La figura del detective que investiga el crimen en El desconocido del lago me produce ciertos interrogantes. Es un personaje que funciona como bisagra para que el largometraje entre el terreno del cine codificado de género. Eso sí, de forma muy sui generis, casi reducido a signos visibles reduccionistas que rozan la parodia, convirtiendo el cine policíaco en una farsa. De esta manera, si uno piensa en el thriller paradigmático ambientado en una comunidad gay, A la caza (Cruising. William Friedkin, 1980), este, a partir del reflejo que se puede operar con el film de Guiraudie, queda automáticamente desarticulado desde sus propias bases. También es una manera de aproximar la narración a lo absurdo, quizás en consonancia con el juicio que el director está canalizando de forma subrepticia desde un buen comienzo cuando dibuja, aparentemente de forma neutra, a sus criaturas. Con el inspector se modula el relato y lo apunta hacia una dirección que no estaba dibujada previamente. Eso, a priori, no me parece en absoluto desdeñable. Lo que sí me resulta más cuestionable es que este funcione como refuerzo de la sanción moral. Y uno puede preguntarse si no se está realizando desde el ámbito del demiurgo, fuera del espacio diegético, porque como rol ajeno y observador está anclando la identificación con el espectador, voyeur externo de las acciones que allí acontecen. Cuando verbaliza que no entiende cómo es posible que ellos sigan con su rutina habitual cuando se ha encontrado un cadáver, el director está explicitando algo que a cualquier espectador cabal no se le ha pasado por alto.

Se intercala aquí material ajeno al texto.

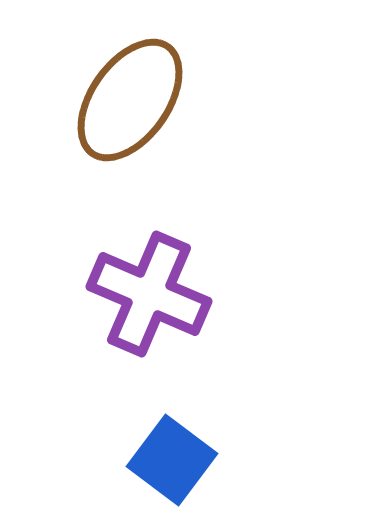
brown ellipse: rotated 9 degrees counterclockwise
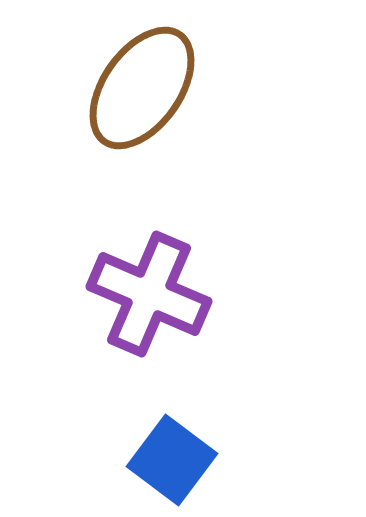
brown ellipse: moved 12 px right, 12 px up
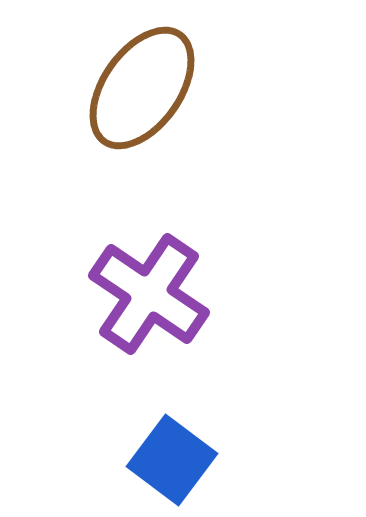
purple cross: rotated 11 degrees clockwise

¿Por qué esa redundancia? Se podría pensar que estoy proyectando en el personaje algo que en realidad no atañe tanto a la mirada moral del filme, sino más bien a la propia lógica interna de un policía heterosexual al que, lógicamente, le van a resultar extraños esos hábitos y que además los va a reprobar porque se alejan de las prácticas mayoritarias de la sexualidad heterocentrista. El largometraje se refuerza con planos subjetivos de Franck para darnos visibilidad de lo que se filma como si fuese su mirada, por lo que también lo moral solo podría atañer a Franck, situado en una presunta encrucijada, débil, dado que está completamente entregado a los designios de la libido. Y eso podría ser cierto, pero la presencia del crimen en la película también actúa como incidente que resalta la amoralidad de esos personajes. Al decidir insertar dentro de la narración ese detonante y optar porque reaccionen de esa manera, en principio desconcertante, se está ejecutando implícitamente una valoración de unos seres que hasta la fecha ya habían advertido signos de disfuncionalidad.
Así pues, si El desconocido del lago quiere funcionar como un largometraje que va construyéndose a partir de la sugerencia, se malogra cuando el espectador se topa con un subrayado que encima supone un juicio. La película acaba siendo dictada, y todo lo que un espectador se haya podido formular mientras la visiona acaba irremediablemente condicionado. O no necesariamente. Es, en todo caso, una muestra de la discontinuidad de los discursos, su proceso de negociación e incluso sus fuerzas contradictorias.